Thoreau was an avid student of local history. He scoured records, interviewed elderly residents, and imagined himself an archeologist at “ruins”—foundations, chimney bases, wells, and cellar holes.
His friend and first biographer, Sanborn, notes that historically the road running past the pond was “the abode of denizens who rather shunned publicity, like the freed slaves of the eighteenth century and white persons who had an affinity more than normal for ardent spirits.”
So this chapter is sort of a lineage. Thoreau acknowledging the spirit of neighbors now gone, by proximity and intention his own place in the story, and the contributions of intrepid winter visitors by way of his own residence.
Thoreau relates himself to these departed denizens— “I encountered many a blustering and nipping wind…and when the first had smithed me on one cheek, heathen as I was, I turned to it the other also.” While of course this refers to Christ’s instruction in the Book of Matthew, there’s another interesting layer. Cramer notes an 1860 Journal entry,
As in old times they who dwelt on the heath remote from towns were backward to adopt the doctrines which prevailed there, and were therefore called heathen in a bad sense, so we dwellers in the huckleberry pastures, which are our heath lands.
Cramer continues,
This came from his reading in Richard Chenevix Trench’s (1807-1866) The Study of Words, in which the term (heathen) is traced back to the introduction of Christianity in Germany, where “the wild dwellers on the ‘heaths’ longest resisted the truth” of the Church.
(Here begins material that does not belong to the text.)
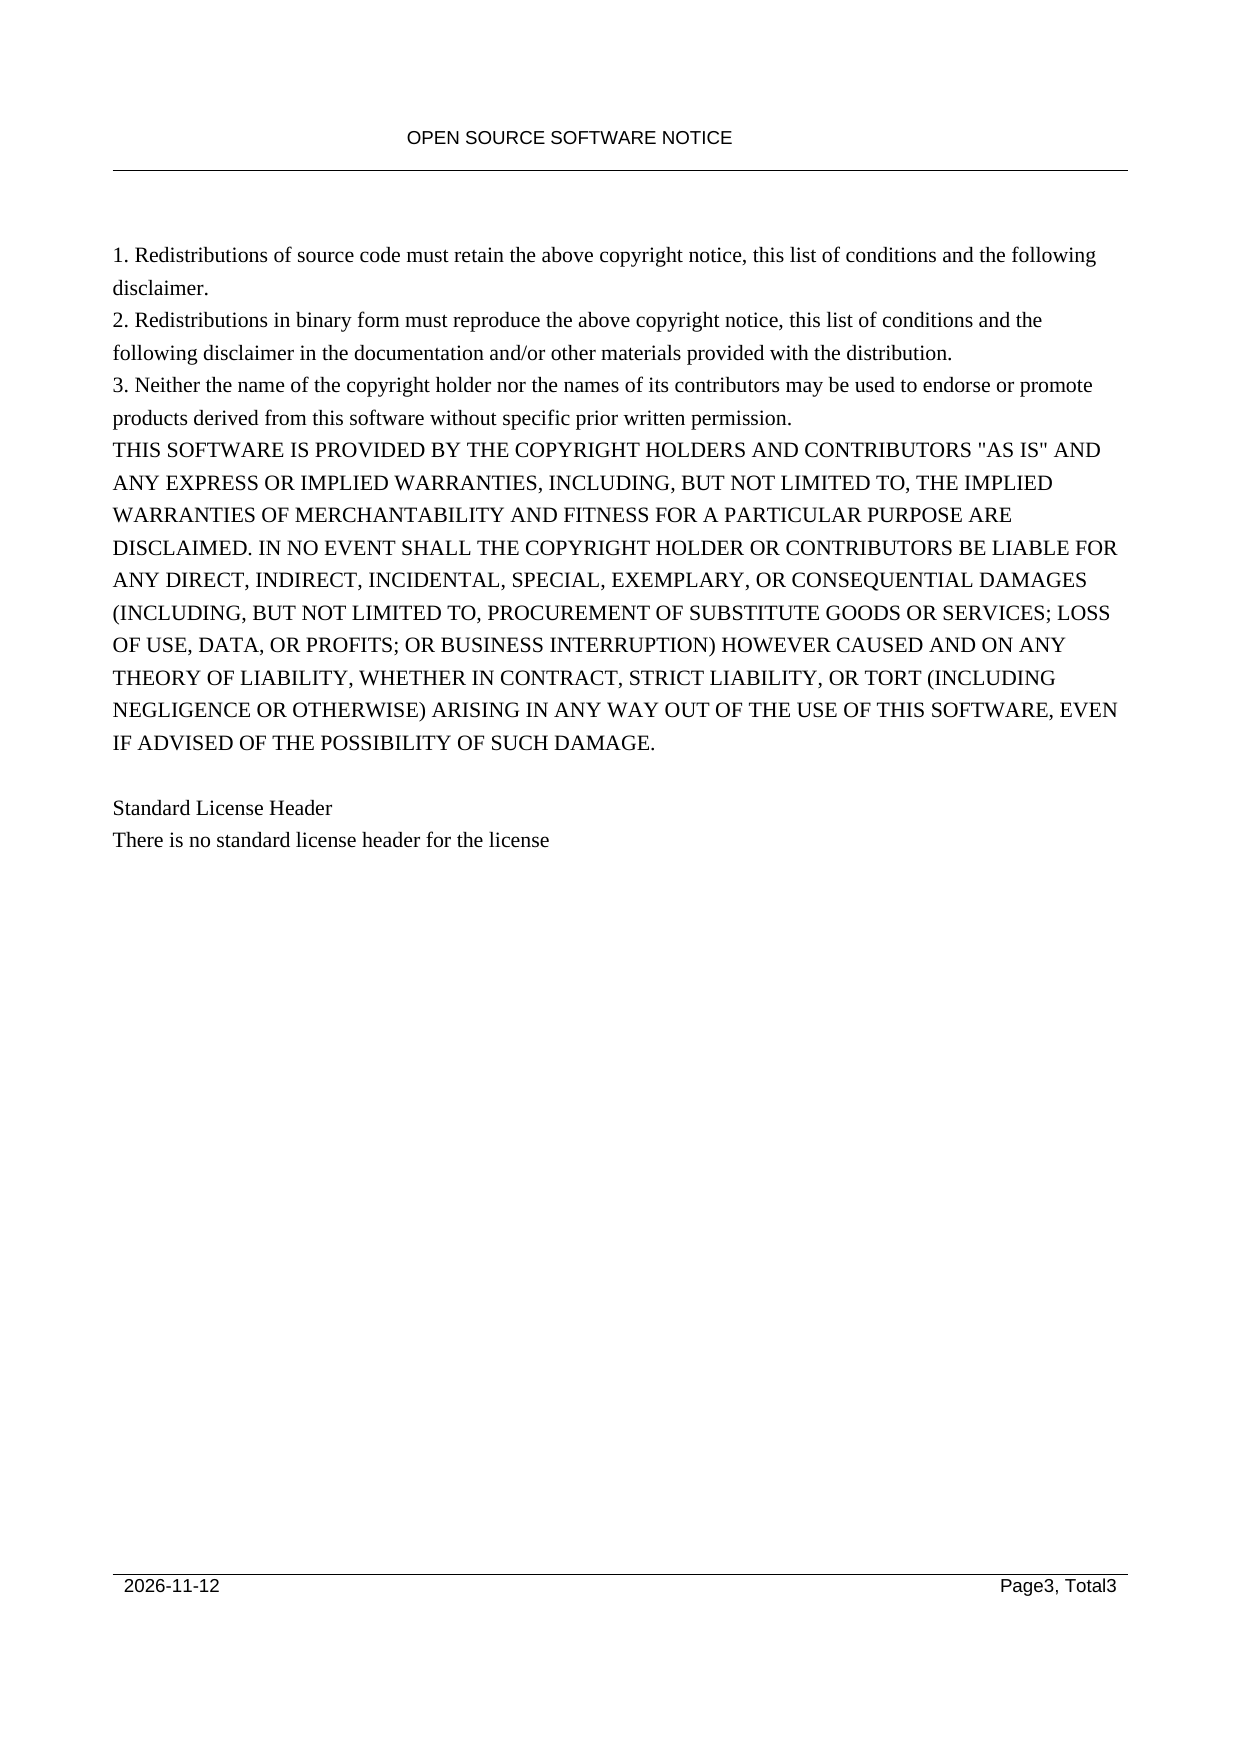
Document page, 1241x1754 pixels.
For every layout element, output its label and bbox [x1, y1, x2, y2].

text [112, 206, 1128, 856]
Trust Thoreau to call himself a heathen and refer to the New Testament all in one sentence. There is a logic to it—he claims his independence with a nod to the authority of Christianity. It also points to himself as someone qualified to live in these parts formerly inhabited with such colorful characters. And remember, mythological systems do like to trace their lineage.
A few historical notes. The “pranks of a demon not distinctly named in old mythology, who acted a prominent and astounding part in our New England life” refers to rum. Many New England families became wealthy by way of rum production in what Cramer calls “the slavery triangle.” West Indies molasses was taken to New England to make rum, which was shipped to New Guinea to purchase slaves, who were taken to the West Indies and traded for…molasses. In other words, many in the north were complicit in “a prominent and astounding” industry to perpetuate slavery.
Davenant’s Gondibert was an unfinished epic poem tedious enough to put Thoreau to sleep, along with Chalmer’s poetry collection—you may recall he preferred listening to frogs. Thoreau did suffer from bouts of sleepiness, especially during his time on Staten Island.
Shall we quiz you on the identity of his visitors? By now you know the poet. The woodchopper who left the scent of his pipe would be the Canadian Alec Therien. The loquacious farmer would have been Edmund Hosmer. While cracking a nut may be literal, it also refers to addressing a conundrum. The “last of the philosophers….I do not see how he can ever die; Nature cannot spare him” is the loyal Bronson Alcott. And the “one other with whom I had ‘solid seasons’” is certainly Emerson.
The closing allusions to the Vishnu Purana and an old English ballad, The Children in the Wood, weave a sense of mythos and mystery.
These pretty babes, with hand in hand,
Went wandering up and down,
But never more could see the man
Approaching from the town.
Other Notes
- If a family had no possessions of value to pay a debt, a sheriff would “attach a chip” of wood to something in the house.
- A pumpkin pine is an Eastern White Pine that can acquire a yellowish color.
References
Cramer, Jeffery. Walden, A Fully Annotated Edition. New Haven: Yale University Press. 2004. pp.246- 261.
Harding, Walter. Walden, an Annotated Edition. Boston: Houghton Mifflin. 1995.
Thoreau, Henry David. Thoreau’s Journals. U.K. Delphi Classics. 2017.
Van Doren Stern, Philip. The Annotated Walden. New York: Bramhall House. 1970.